文本片段:

▬▬▬

前段时间犯了一个因为sql中join连接的各部分粒度不一致导致数据膨胀的问题,
下面是我最初的错误代码,这段sql主要是为了查询时间区间内用户id对各个任务域的调用次数情况:
SELECT
t1.id,
COALESCE(sum(t2.pay_order_cnt),0) as `收单单量`,
COALESCE(sum(t3.pay_cnt),0) as `付款单量`,
COALESCE(sum(t4.settle_order_cnt), 0) as `结算单量`,
COALESCE(sum(t5.mwallet_cnt),0) as `钱包单量`,
COALESCE(sum(t6.merchant_create_cnt), 0) as `商户`,
COALESCE(sum(t7.settle_order_cnt), 0) as `实名`
from
upload_table.no t1
LEFT JOIN
trade_daily_inc t2
on t1.id = t2.no
and t2.partition_date BETWEEN '$$begindate' and '$$enddate'
LEFT JOIN
(SELECT
no,count(1) pay_cnt
from pay_inc
where partition_date BETWEEN '$$begindate' and '$$enddate'
GROUP BY no)t3 on t1.id = t3.no
LEFT JOIN
(
SELECT
no,count(1) settle_order_cnt
from settle_order_inc
where partition_date BETWEEN '$$begindate' and '$$enddate'
GROUP BY no
)t4 on t1.id = t4.no
LEFT JOIN
(
SELECT
id,
count(1) mwallet_cnt
from mwallet_info_ss
where partition_date = '$$yesterday'
and substr(mwallet_open_account_time,1,10) BETWEEN '$$begindate' and '$$enddate'
GROUP BY id
) t5 on t1.id = t5.id
LEFT JOIN
(
SELECT
id,
count(1) merchant_create_cnt
from pay_merchant_info_ss
where partition_date = '$$yesterday'
and substr(create_time,1,10) BETWEEN '$$begindate' and '$$enddate'
GROUP BY id
)t6 on t1.id = t6.id
LEFT JOIN
(
SELECT
merchant_id, count(1) settle_order_cnt
from usr_auth_inc
where partition_date BETWEEN '$$begindate' and '$$enddate'
GROUP BY merchant_id
)t7 on t1.id = t7.merchant_id
GROUP BY t1.id
考虑到收单交易的宽表太大,计算耗时明显大于其他业务部分的表,为了方便sql的查询,我提前针对这部分在app层中加工了一层对每一天的收单量进行汇总的表。
于是就有了错误的代码:
COALESCE(sum(t2.pay_order_cnt),0) as `收单单量`,
-------------
LEFT JOIN
trade_daily_inc t2
on t1.id = t2.no
and t2.partition_date BETWEEN '$$begindate' and '$$enddate'
--------------
GROUP BY t1.id
可以看到,经过加工后的t2表,因为无需再按天汇总,我便直接以每天的订单量为粒度,在最外层进行了sum,并在最后按照id做group by。

▬▬▬

记录数据:
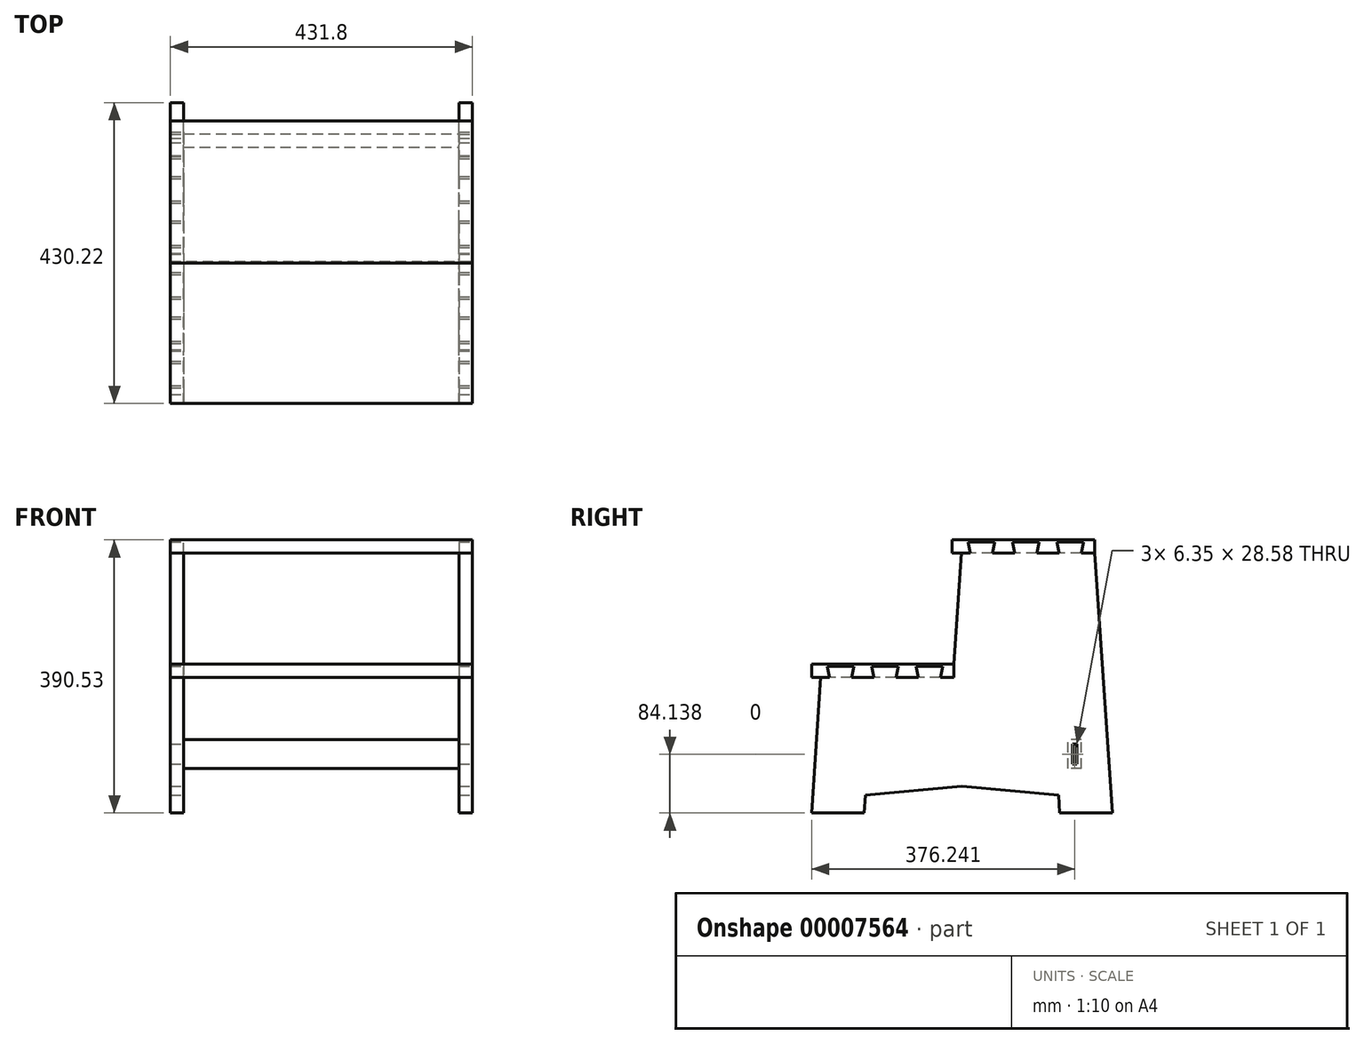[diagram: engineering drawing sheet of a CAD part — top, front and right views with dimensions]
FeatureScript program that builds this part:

▬▬▬

任务列表:
(1) 下面三条说法是否与讲SQL连接粒度导致数据膨胀的文本片段一致？每条回答“是”或“否”，并原样引用文中起决定作用的文字。(a) t3子查询按 no 分组。(b) 作者为收单量加工的按天汇总表放在app层。(c) t5子查询中 partition_date 的取值是 '$$enddate'。
(2) 接着写这篇讲SQL连接粒度导致数据膨胀的文字，从最后一句之后继续下去。

逐题答案:
(1)
(a) 是："GROUP BY no)t3 on t1.id = t3.no"
(b) 是："我提前针对这部分在app层中加工了一层对每一天的收单量进行汇总的表"
(c) 否："where partition_date = '$$yesterday'"

(2)
这样写如果仅仅针对收单单量这一任务域,无疑是正确的,那我们接着往下看:
LEFT JOIN
(SELECT
no,count(1) pay_cnt
from pay_inc
where partition_date BETWEEN '$$begindate' and '$$enddate'
GROUP BY no)t3 on t1.id = t3.no
LEFT JOIN
(
SELECT
no,count(1) settle_order_cnt
from settle_order_inc
where partition_date BETWEEN '$$begindate' and '$$enddate'
GROUP BY no
)t4 on t1.id = t4.no
......
对于剩下需要join的任务域,我以每个id的调用次数为粒度进行了join操作,单独看也是没问题的。
但是合在一起呢?粒度上的不统一就导致了膨胀:
如果某一id有如下数据
Id t2
1 2024-1-1
1 2024-1-2
1 2024-1-3
Id t3
1 50000
经过粒度不一致的join后,就会变成:
Id t2 t3
1 2024-1-1 50000
1 2024-1-2 50000
1 2024-1-3 50000
最后再sum汇总的话,对于id 1在t3上的作用域调用次数,就由50000变成了150000,这就是join粒度不统一导致的数据膨胀。
解决方法也很简单,在t2表上提前sum,统一粒度为每个id的总调用量,即可,这样也无需最外层的sum和group by了。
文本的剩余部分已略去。